Thanks to the Good Rancher for his Faith, to his son for his Hope, to you for your Love. These three abide, and form a three-fold cord that is not easily broken.
This is beautiful. I love reading your messages. Thank so much for sharing.
Beautiful Karyn - I am blessed by your tender heart and your willingness to wear it on your sleeve. So much love to you, sweet friend.
Wow, Karyn--hugs and love to you today. This brought tears to my eyes. You're such a beautiful person (and a very gifted writer)!
Such a beautiful letter Karyn. These men are blessed to have you in their lives. Being a "Step-up" mother is never easy - likely the biggest challenge of your life. You are doing a great job! I had a step mother for 40 years and I would have loved to have had even a little attempt at loving me, shown. She was terribly insecure and always felt threatened because our Dad loved his kids. We were competition in her mind. May God bless you in your role and give you much wisdom and patient endurance.
The good Lord is watching over you. He loves and cares for you. He uses every moment painful or joyous for His glory and our growth. My prayers are with you and your family. Love from India.
This is so very beautiful my dear friend. Thank you for sharing. ❤️
Karyn, far too many years have passed since we were young teenage friends, but I so wish I could go back to those years to re-experience our friendship and fully appreciate the closeness that we shared for a short while. You are truly beautiful inside and out. You definitely inherited a wonderful gift from your parents..the ability to love, care, nurture and befriend others xx
Wow Karyn that is beautiful. Still crying reading it.

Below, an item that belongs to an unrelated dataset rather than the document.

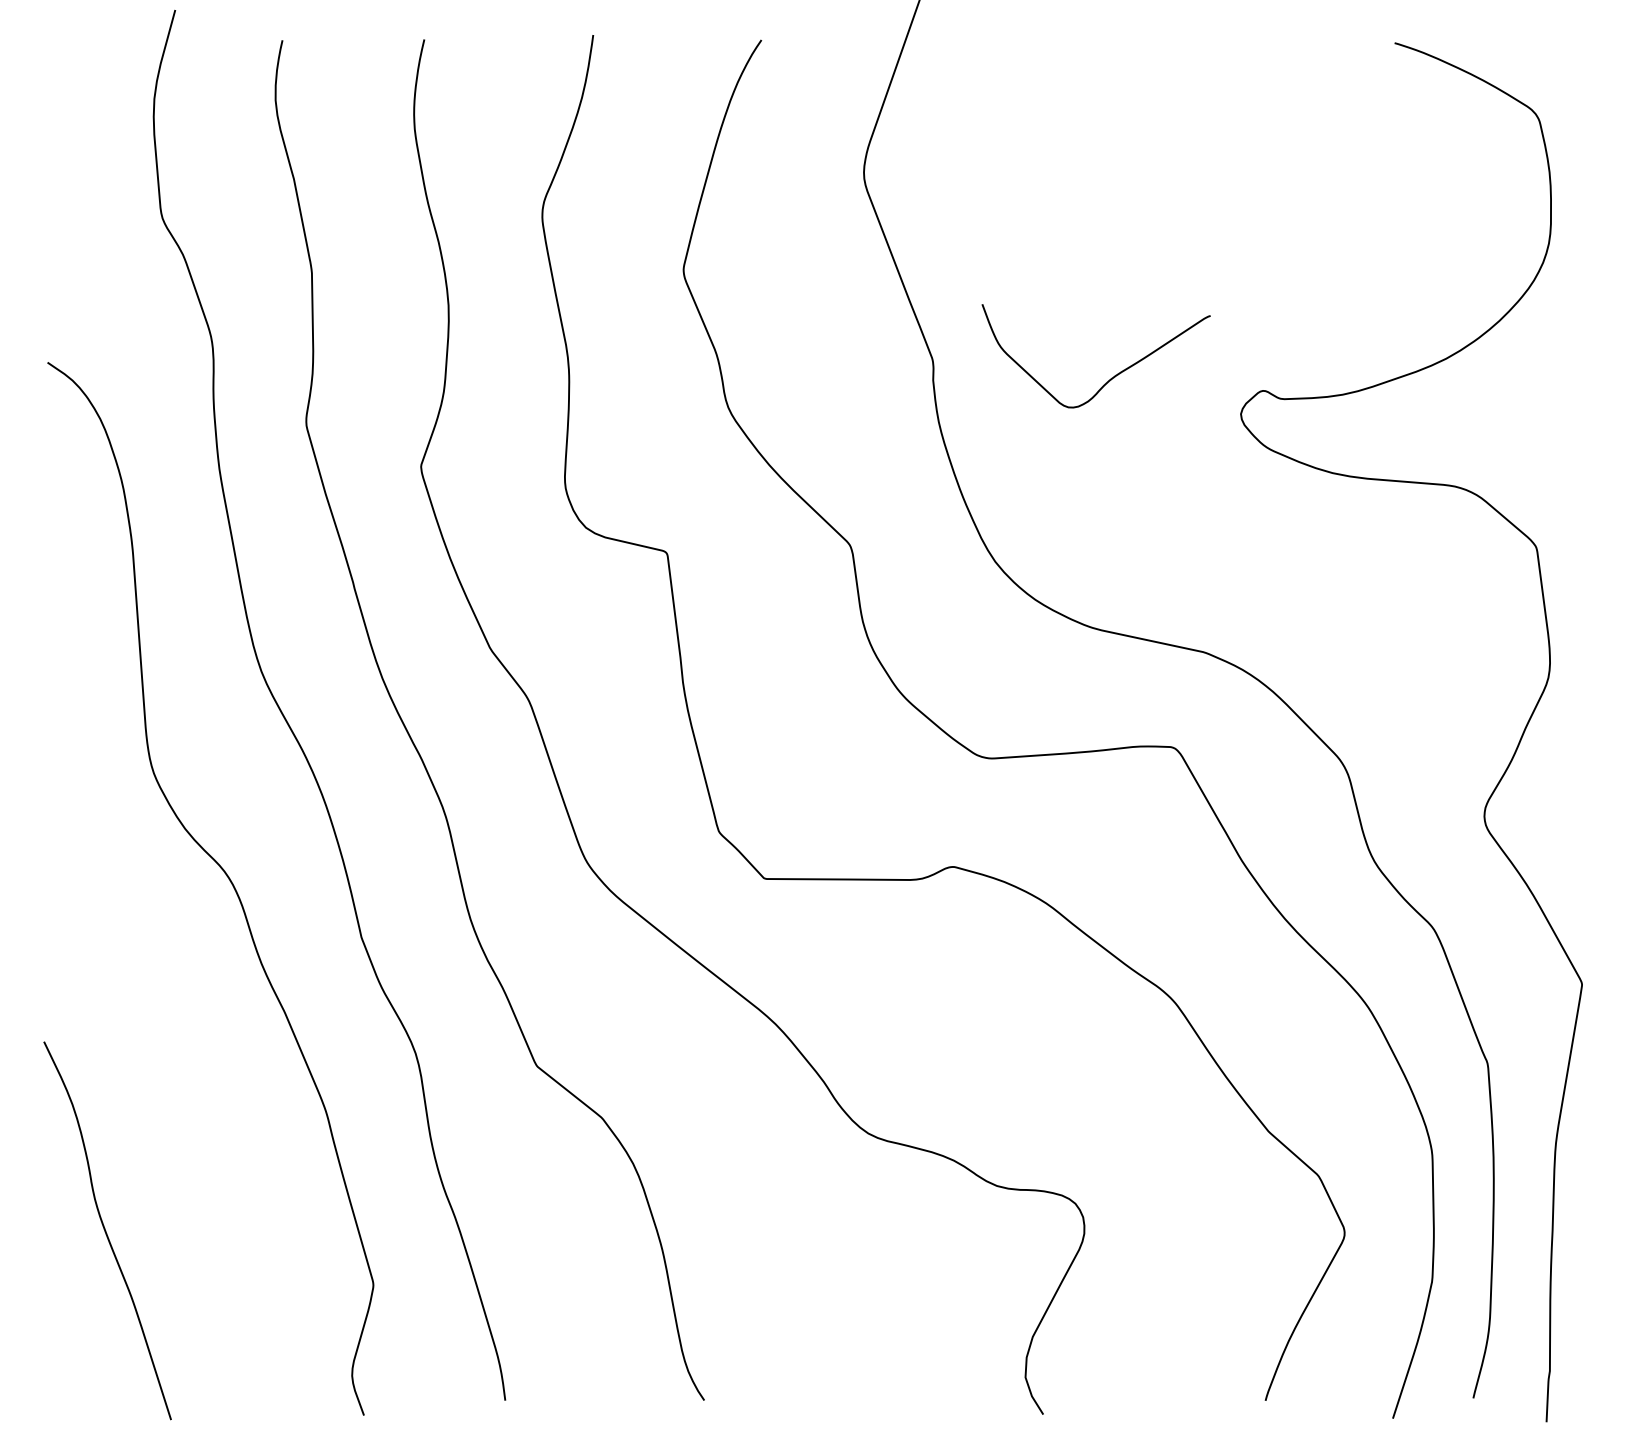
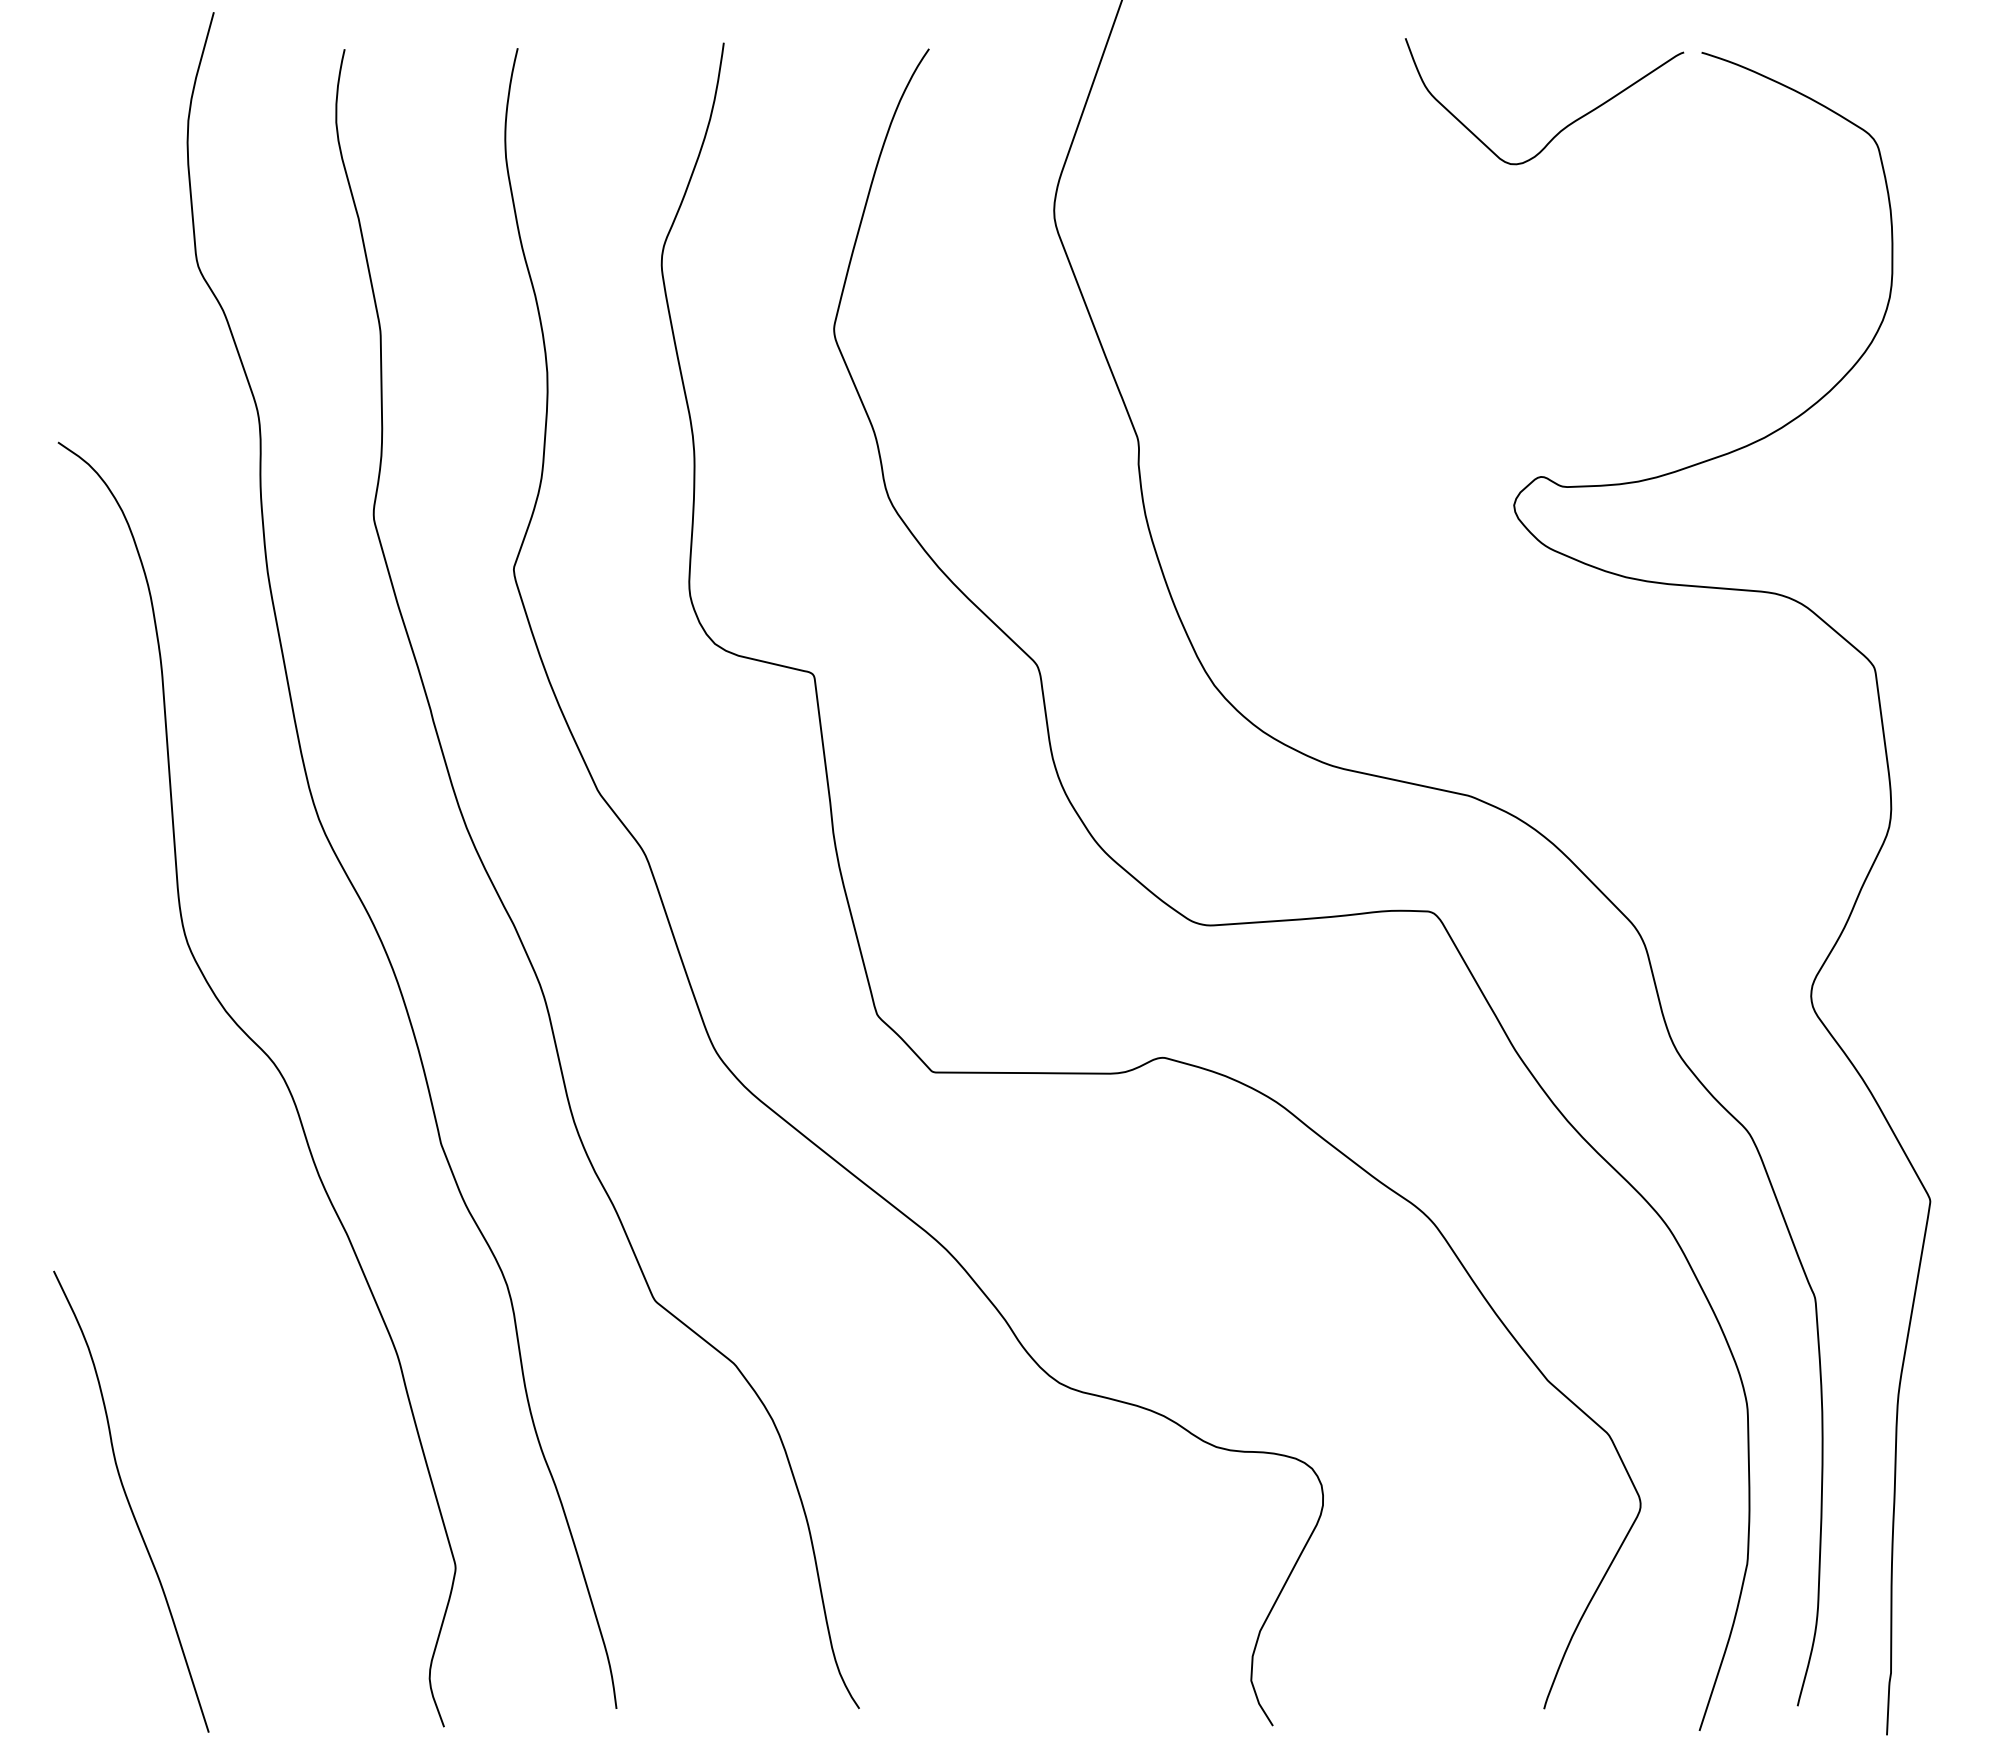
curve: (1110, 378) -> (1562, 128), moved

Such true and gentle words
Karyn .. thanks for sharing this beautiful unique relationship story with us..
Listening carefully to your tribute
I am often moved by your words.
Thank you for the open invite.
There you are writing, evoking the feelings of connection, shyly celebrating new steps, changing winds, and boldly sharing your beautifully layered heart.. I love you.
Just read your blog about Matt leaving. Haven't shed that many tears since the last family death ... I wish him all the best he has a special place in my heart also. I feel your pain.